I think if you could find the right owner, they'd be happy to help but finding that person is going to be hard. Your best bet to make sure this happens is Turo - a car renting service that's owner-to-driver. It can be expensive but if you write to the owner and go to where they are and talk to them ahead of time you could see if you could get a rate for just half a day or something like that. If you google "turo model 3 san francisco" you can scroll through the listings, or maybe there's a way to search just for Model 3's on turo.com but I couldn't see it.

If you just want to see the car and sit it in but not drive it, you could go over to the Tesla Fremont factory (take Bart (light rail) and then Lyft/Uber) and go to the showroom there. It's not very far away. And, of course if you were headed to Denver, I'd let you drive mine but it's a long trek from San Francisco to here.


----------



## MascotRay (Feb 14, 2018)

Since you mentioned your concern initially as you have two kids, I thought you might be a good person to ask about a car seat. I have a 9 year old, a 5 year old and one on the way that was a pleasant surprise between now and when I originally reserved the Model 3 years ago. Haha. Does it seem like it would be roomy enough to support a 9 year old, a 5 year old in a booster and a car seat? Or is it a tighter fit than that. 

After all this time, I am so close to my invitation and now wondering how feasible it will be. Haha.


----------



## Runt8 (May 26, 2017)

MascotRay said:


> Since you mentioned your concern initially as you have two kids, I thought you might be a good person to ask about a car seat. I have a 9 year old, a 5 year old and one on the way that was a pleasant surprise between now and when I originally reserved the Model 3 years ago. Haha. Does it seem like it would be roomy enough to support a 9 year old, a 5 year old in a booster and a car seat? Or is it a tighter fit than that.
> 
> After all this time, I am so close to my invitation and now wondering how feasible it will be. Haha.

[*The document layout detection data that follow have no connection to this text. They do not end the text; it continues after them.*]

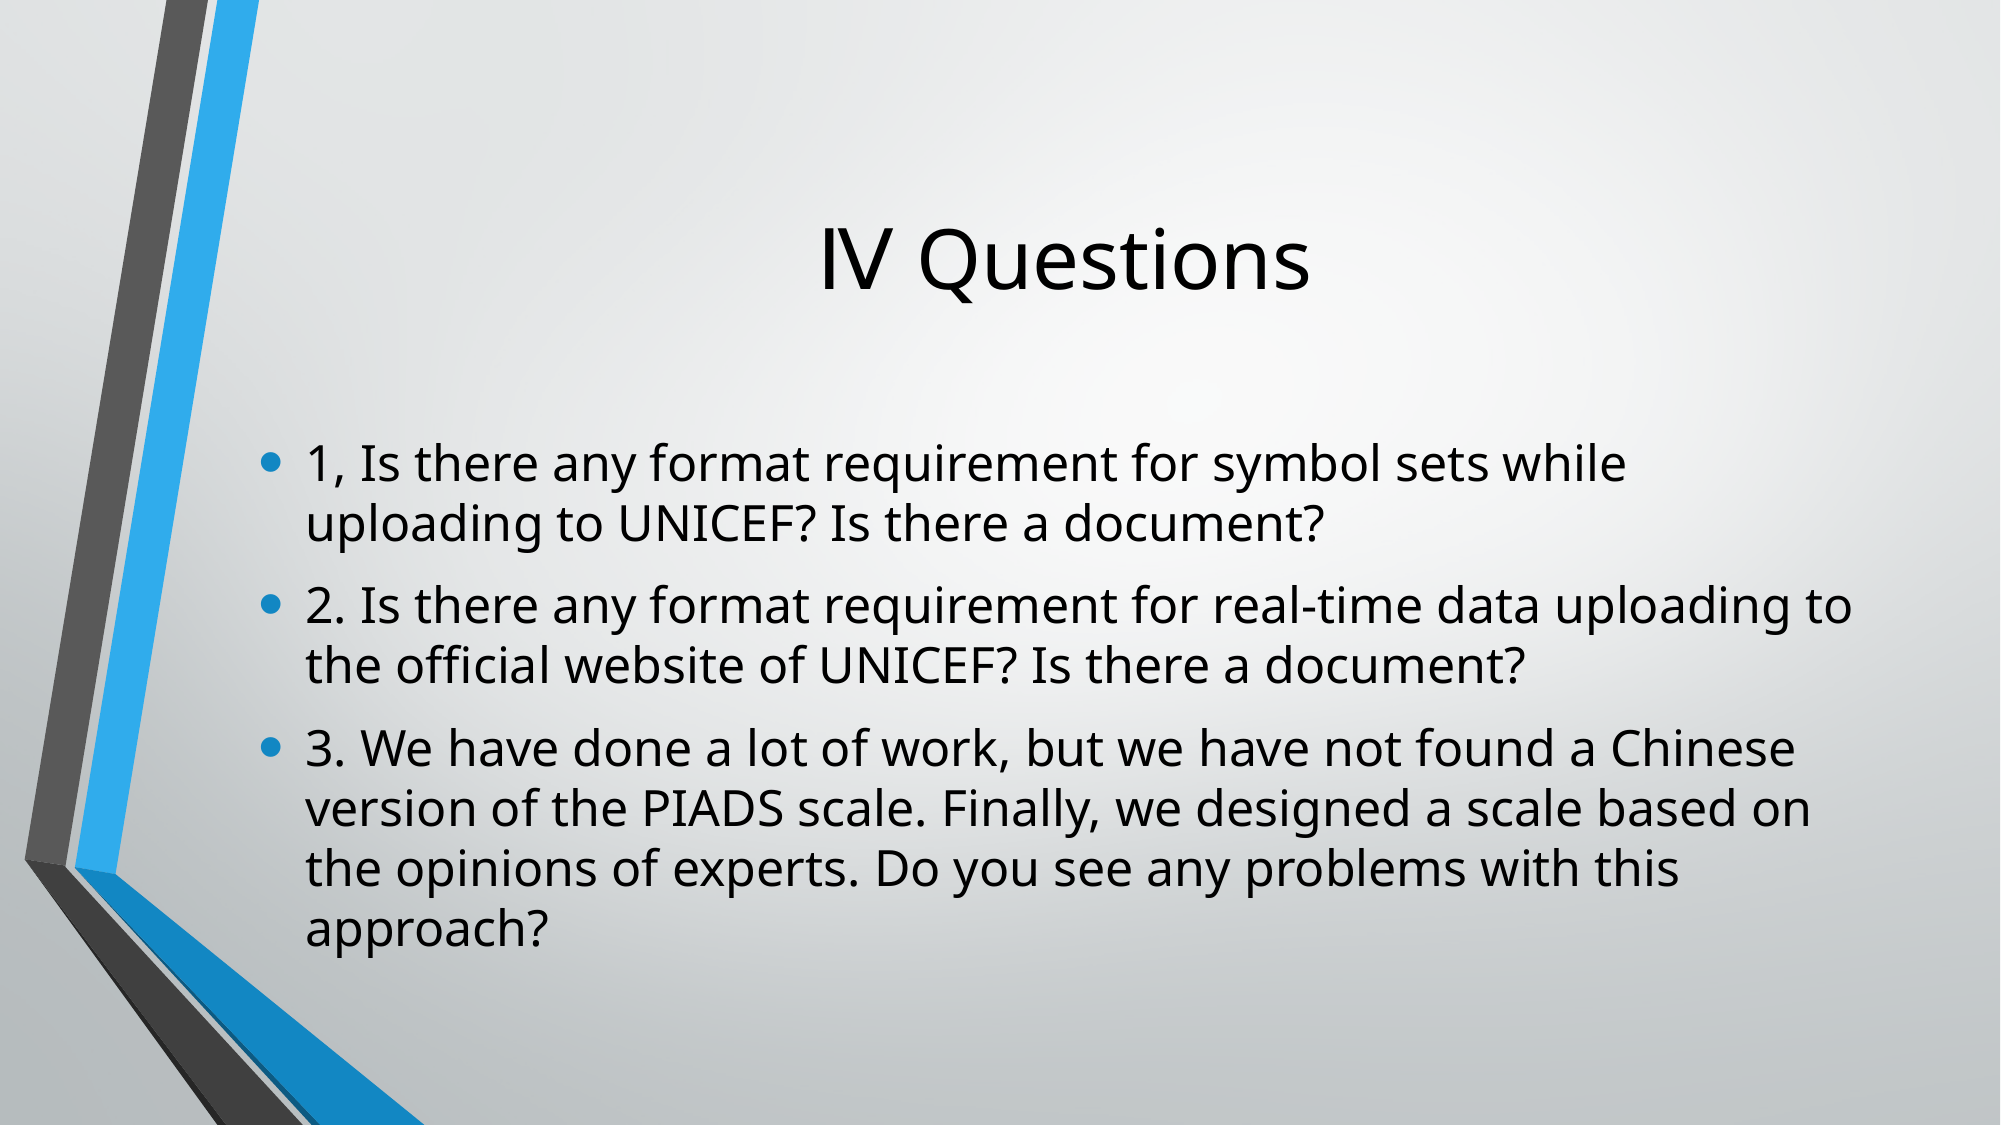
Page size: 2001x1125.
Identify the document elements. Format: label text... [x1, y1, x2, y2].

list 1, Is there any format requirement for symbol sets while uploading to UNICEF? Is there a document? 2. Is there any format requirement for real-time data uploading to the official website of UNICEF? Is there a document? 3. We have done a lot of work, but we have not found a Chinese version of the PIADS scale. Finally, we designed a scale based on the opinions of experts. Do you see any problems with this approach? [243, 437, 1887, 950]
title Ⅳ Questions [243, 112, 1887, 400]
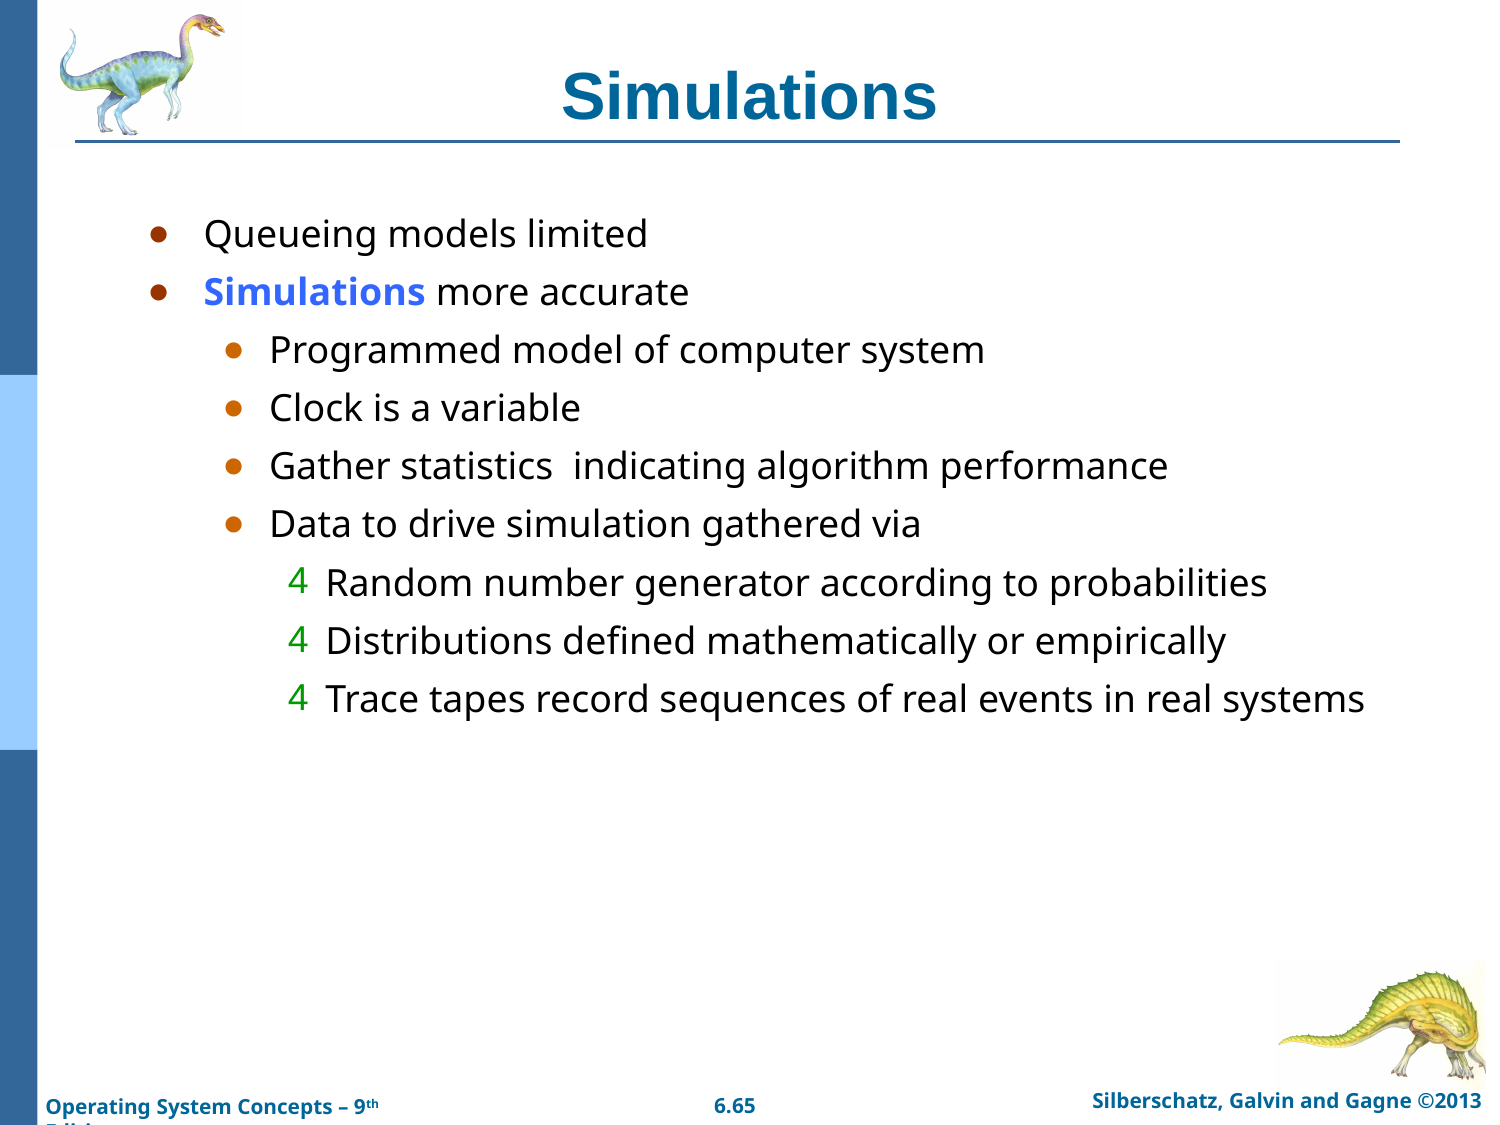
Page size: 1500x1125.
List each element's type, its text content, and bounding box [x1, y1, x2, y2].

picture [1275, 959, 1486, 1090]
list Queueing models limited Simulations more accurate Programmed model of computer system Clock is a variable Gather statistics indicating algorithm performance Data to drive simulation gathered via Random number generator according to probabilities Distributions defined mathematically or empirically Trace tapes record sequences of real events in real systems [132, 202, 1483, 946]
title Simulations [75, 45, 1425, 141]
picture [46, 0, 243, 149]
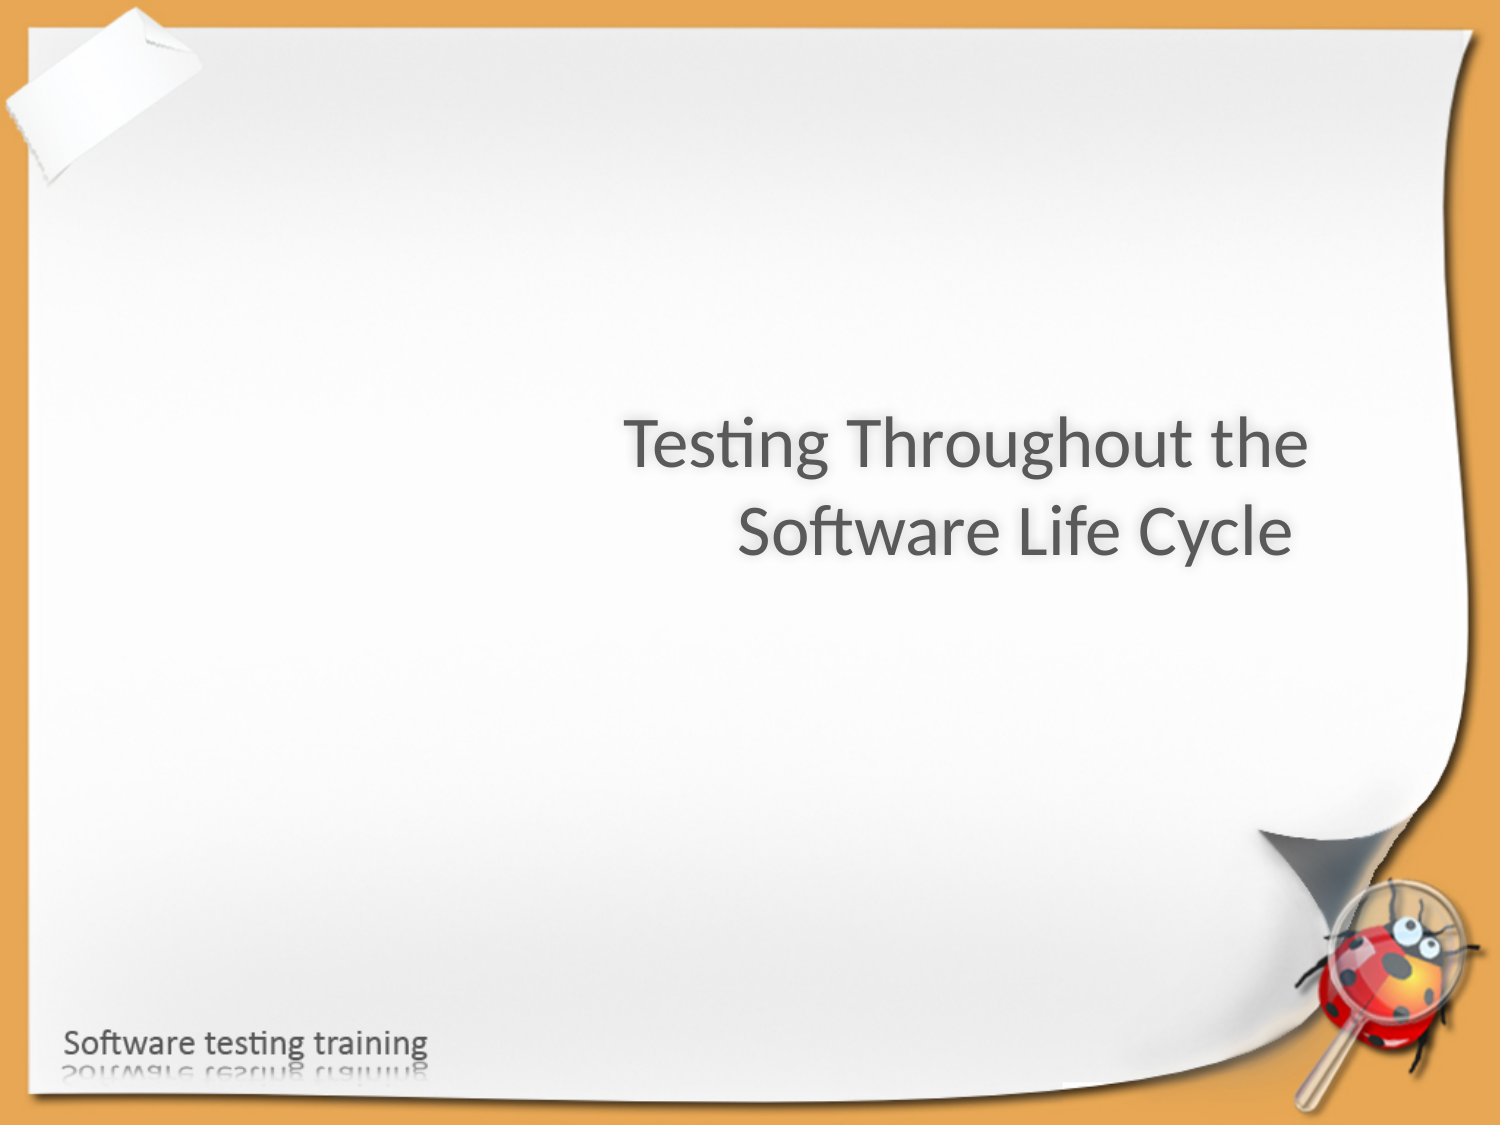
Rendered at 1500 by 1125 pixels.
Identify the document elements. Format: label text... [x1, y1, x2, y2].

I've read that it's a tight squeeze for three car seats, but if you only have one I would imagine it would be doable. By the time I get mine both of my kids will be in boosters so I was more concerned with leg room.


----------



## SoFlaModel3 (Apr 15, 2017)

Runt8 said:


> I've read that it's a tight squeeze for three car seats, but if you only have one I would imagine it would be doable. By the time I get mine both of my kids will be in boosters so I was more concerned with leg room.


With my 2 (big) seats there is barely any room in between them.


----------



## Attica04 (Apr 27, 2017)

PatrickM said:


> I think if you could find the right owner, they'd be happy to help but finding that person is going to be hard. Your best bet to make sure this happens is Turo - a car renting service that's owner-to-driver. It can be expensive but if you write to the owner and go to where they are and talk to them ahead of time you could see if you could get a rate for just half a day or something like that. If you google "turo model 3 san francisco" you can scroll through the listings, or maybe there's a way to search just for Model 3's on turo.com but I couldn't see it.
> 
> If you just want to see the car and sit it in but not drive it, you could go over to the Tesla Fremont factory (take Bart (light rail) and then Lyft/Uber) and go to the showroom there. It's not very far away. And, of course if you were headed to Denver, I'd let you drive mine but it's a long trek from San Francisco to here.


Don't laugh, I will be in the Midwest from Mid May to Mid June. I am all over the place Denver is certainly a possibility.


----------



## PatrickM (Oct 3, 2017)

Attica04 said:


> Don't laugh, I will be in the Midwest from Mid May to Mid June. I am all over the place Denver is certainly a possibility.


Well my offer is sincere - although I'll be in Europe for most of June. But yeah, if you are headed to Denver in May or the first week of June, send me a message using the Conversations option here and we can meet up.


----------